-------- Quellenauszug
Erstens sind die Bezirke Mangistau, Aktobe, Atyrau, Westkasachstan und Kyzylorda Regionen der Massenarbeitslosigkeit, in denen es außer Betrieben im Öl- und Gassektor praktisch keine andere Arbeit gibt. Die dortige Industrie aus der Sowjetzeit wurde in den 90er Jahren fast vollständig zerstört. Und genau dort in Zhanaozen und Aktau, wo die ersten Kundgebungen und Streiks verzeichnet wurden, gibt es 7-8 weitere arbeitslose Verwandte und erwachsene Kinder pro arbeitendem Ölarbeiter. Und deshalb haben die Streikenden und Demonstrant:innen unter anderem den Aufbau neuer Industrien gefordert.

Unter so harten Bedingungen und auch schwierigen klimatischen Bedingungen, da es sich um Halbwüstenregionen handelt, bildeten Betriebskollektive und die lokale Bevölkerung eine starke Verbindung zueinander. Solidarität und Zusammenhalt wurden zum Schlüssel des Erfolgs bei der Durchführung zahlreicher Streiks, die seit Beginn der 2000er Jahre durchgeführt wurden.

Zweitens führten die Inflation im Sommer und Herbst letzten Jahres und der Anstieg der Lebenshaltungskosten zu einer Abwertung der Landeswährung Tenge und zu einem Rückgang der Kaufkraft der Löhne. Das zeigte sich besonders in der Region Mangistau, die sich geografisch in einer „Sackgasse“ befindet, in der alle Produkte und Waren importiert werden müssen und deren Preise zwei- bis dreimal so hoch sind wie im Landesdurchschnitt. Außerdem stiegen die Preise für Kraftstoffe sowie für alle Arten der öffentlichen Versorgung. Es war klar, dass die Verdopplung des Preises auf Flüssiggas zum 1. Januar zum Auslöser einer Explosion der Unzufriedenheit nicht nur der Autofahrer:innen wurde, da diese Kostensteigerung auch einen starken Anstieg der Preise von auf der Straße transportierten Produkten bedeutete.

Drittens war der Aufstand alles andere als eine völlig unerwartete und zufällige Überraschung, wie sie uns glauben machen wollen. Denn das ganze Jahr 2021 über wurden der Bezirk Mangistau und alle Regionen Westkasachstans von ständigen Kundgebungen und Streiks von Ölarbeiter:innen und Arbeiter:innen in Dienstleistungsunternehmen überzogen, überwiegend bei Unternehmen, an denen ausländisches Kapital beteiligt ist. Das waren größtenteils Besetzungsstreiks, bei denen Zelte und Jurten auf dem Gelände von Betrieben oder vor den Toren aufgestellt wurden, um zu verhindern, dass die Produktionsanlagen herausgebracht oder Streikbrecher hereingebracht werden. Die lokale Bevölkerung und benachbarte Betriebskollektive brachten ebenso wie Anfang Januar Lebensmittel, Wasser, Kleidung und sammelten sogar Spenden bei den Kundgebungen.
----------------
-------- Bereitgestellte Zeilen
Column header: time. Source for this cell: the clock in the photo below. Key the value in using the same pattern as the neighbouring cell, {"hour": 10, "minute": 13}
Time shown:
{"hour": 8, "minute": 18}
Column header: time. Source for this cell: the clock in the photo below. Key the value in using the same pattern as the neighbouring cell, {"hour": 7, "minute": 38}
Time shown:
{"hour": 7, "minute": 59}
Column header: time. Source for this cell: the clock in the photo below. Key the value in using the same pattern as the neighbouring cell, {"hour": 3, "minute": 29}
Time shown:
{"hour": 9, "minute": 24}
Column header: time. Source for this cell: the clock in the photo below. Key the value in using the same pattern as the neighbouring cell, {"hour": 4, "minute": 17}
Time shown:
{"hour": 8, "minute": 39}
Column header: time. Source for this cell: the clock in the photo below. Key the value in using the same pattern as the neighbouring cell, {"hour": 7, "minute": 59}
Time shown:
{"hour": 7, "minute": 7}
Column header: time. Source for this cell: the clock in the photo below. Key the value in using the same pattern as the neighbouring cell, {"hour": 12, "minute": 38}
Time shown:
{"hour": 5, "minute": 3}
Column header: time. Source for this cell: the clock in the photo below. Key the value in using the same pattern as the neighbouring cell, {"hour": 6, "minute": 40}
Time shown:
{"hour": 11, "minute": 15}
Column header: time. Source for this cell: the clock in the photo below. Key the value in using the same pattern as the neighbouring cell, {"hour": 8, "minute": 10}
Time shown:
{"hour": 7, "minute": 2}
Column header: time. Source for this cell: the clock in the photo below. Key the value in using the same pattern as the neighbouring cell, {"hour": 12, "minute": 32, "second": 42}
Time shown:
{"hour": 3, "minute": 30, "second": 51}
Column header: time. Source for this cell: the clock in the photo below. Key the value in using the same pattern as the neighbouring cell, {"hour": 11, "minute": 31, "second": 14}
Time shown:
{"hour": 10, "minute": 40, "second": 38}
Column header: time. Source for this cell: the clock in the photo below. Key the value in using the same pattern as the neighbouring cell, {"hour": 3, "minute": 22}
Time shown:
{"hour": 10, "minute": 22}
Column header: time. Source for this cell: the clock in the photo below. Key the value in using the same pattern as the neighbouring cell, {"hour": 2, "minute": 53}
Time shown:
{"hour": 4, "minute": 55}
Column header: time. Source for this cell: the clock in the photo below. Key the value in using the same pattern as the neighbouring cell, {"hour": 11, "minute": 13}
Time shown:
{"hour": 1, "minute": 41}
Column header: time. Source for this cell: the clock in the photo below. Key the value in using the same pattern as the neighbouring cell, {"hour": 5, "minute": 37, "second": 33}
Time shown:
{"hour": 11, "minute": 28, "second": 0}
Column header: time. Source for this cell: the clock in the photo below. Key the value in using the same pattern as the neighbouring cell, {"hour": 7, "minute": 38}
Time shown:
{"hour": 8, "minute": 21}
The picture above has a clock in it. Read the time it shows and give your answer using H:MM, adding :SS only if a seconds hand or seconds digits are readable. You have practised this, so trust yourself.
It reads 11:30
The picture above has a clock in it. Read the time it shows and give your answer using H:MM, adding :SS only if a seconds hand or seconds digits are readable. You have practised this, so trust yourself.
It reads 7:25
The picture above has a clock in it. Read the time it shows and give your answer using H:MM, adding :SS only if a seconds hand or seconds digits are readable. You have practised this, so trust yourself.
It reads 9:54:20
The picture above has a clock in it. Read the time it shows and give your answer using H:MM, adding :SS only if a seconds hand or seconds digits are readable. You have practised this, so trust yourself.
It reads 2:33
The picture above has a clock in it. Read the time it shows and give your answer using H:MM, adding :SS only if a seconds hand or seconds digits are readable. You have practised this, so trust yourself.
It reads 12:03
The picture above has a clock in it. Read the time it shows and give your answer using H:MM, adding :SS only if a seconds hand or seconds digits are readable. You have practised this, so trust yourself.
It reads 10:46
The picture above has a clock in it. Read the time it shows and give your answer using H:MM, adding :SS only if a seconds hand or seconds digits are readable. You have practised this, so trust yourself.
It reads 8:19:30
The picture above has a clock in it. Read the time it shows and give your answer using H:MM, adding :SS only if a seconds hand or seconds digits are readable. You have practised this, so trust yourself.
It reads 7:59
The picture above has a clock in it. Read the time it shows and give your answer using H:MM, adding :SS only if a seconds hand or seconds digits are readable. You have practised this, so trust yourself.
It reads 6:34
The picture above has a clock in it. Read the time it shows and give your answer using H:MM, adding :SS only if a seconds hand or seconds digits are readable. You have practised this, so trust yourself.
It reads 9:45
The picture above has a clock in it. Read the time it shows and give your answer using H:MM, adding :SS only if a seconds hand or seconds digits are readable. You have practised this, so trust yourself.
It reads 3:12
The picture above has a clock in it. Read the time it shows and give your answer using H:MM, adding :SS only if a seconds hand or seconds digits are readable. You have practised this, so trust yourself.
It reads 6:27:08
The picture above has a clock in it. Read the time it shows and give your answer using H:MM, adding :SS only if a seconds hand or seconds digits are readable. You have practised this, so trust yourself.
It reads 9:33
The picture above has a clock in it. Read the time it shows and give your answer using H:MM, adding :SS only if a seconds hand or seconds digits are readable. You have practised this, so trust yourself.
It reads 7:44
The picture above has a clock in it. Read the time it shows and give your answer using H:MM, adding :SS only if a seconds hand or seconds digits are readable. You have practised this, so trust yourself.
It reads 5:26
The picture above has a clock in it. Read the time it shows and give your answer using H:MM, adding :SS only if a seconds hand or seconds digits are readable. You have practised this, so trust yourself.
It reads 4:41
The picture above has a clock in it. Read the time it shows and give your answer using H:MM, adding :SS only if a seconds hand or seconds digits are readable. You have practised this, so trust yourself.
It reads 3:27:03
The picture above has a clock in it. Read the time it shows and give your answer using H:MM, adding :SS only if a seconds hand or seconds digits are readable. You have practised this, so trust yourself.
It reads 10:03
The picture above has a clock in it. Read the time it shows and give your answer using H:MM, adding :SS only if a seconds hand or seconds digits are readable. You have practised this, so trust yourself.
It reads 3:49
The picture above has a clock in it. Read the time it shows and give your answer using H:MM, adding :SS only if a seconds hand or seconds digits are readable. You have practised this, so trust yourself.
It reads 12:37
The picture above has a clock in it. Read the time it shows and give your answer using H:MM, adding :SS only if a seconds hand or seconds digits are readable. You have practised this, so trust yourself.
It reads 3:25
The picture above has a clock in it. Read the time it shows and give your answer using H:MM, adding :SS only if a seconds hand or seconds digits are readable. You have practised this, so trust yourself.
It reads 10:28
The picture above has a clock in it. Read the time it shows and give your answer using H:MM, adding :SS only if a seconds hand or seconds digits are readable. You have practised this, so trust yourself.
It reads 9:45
----------------
- **Aufgabenstellungen**
A. Übersetzen Sie aus dem Text über die Proteste in Westkasachstan diesen Satz ins Englische: „Außerdem stiegen die Preise für Kraftstoffe sowie für alle Arten der öffentlichen Versorgung.“
B. Welcher Preis wurde laut dem Text über die Proteste in Westkasachstan zum 1. Januar verdoppelt?
C. Führen Sie den Text über die Proteste in Westkasachstan im Anschluss an seinen letzten Satz weiter.

- **Gelöste Aufgaben**
A. In addition, prices for fuels as well as for all types of public utilities rose.

B. Der Preis für Flüssiggas.

C.
Viertens wurden – obwohl durch die Streiks Lohnerhöhungen durchgesetzt werden konnten – die wichtigsten Forderungen ignoriert. Dazu gehörten die Forderungen nach einem Ende von Rationalisierungen und nach einer Rückführung von Servicebetrieben in den Mutterbetrieb, nach Gewährleistung der Freiheit der Gewerkschaftstätigkeit und nach der Legalisierung und Anerkennung unabhängiger Gewerkschaften, die von den Arbeiter:innen selbst gegründet wurden. Es sei darauf hingewiesen, dass infolge der von westlichen Manager:innen durchgeführten Rationalisierung Hunderttausende von Ölarbeiter:innen ihre Gehälter und Sozialleistungen verloren haben.

Fünftens wurden im Dezember 2021 auf dem Tengiz-Ölfeld beim „Tengizchevroil“-Joint Venture im Bezirk Atyrau, wo 75 Prozent der Anteile im Besitz der US-Konzerne Chevron und Exxon Mobil sind, 40.000 Arbeiter:innen aus Dienstleistungs- und Bauunternehmen mit sofortiger Wirkung ohne Bereitstellung irgendwelcher Ersatzarbeitsplätze entlassen. Die gleiche Gefahr von Entlassungen hing über den Arbeiter:innen von Dienstleistungsunternehmen im Bezirk Mangistau.

Zu berücksichtigen ist auch, dass in Mangistau die zu Sowjetzeiten entdeckten Vorkommen bereits schwinden und viele bis 2030 erschöpft sein werden. Hier müssen alle Ölarbeiter:innen der Perspektive eines bevorstehenden Arbeitsplatzverlustes ins Auge blicken. Drohende Entlassungen und der bevorstehende Zusammenbruch der ganzen Branche in diesem Bezirk schufen daher eine aussichtslose Situation.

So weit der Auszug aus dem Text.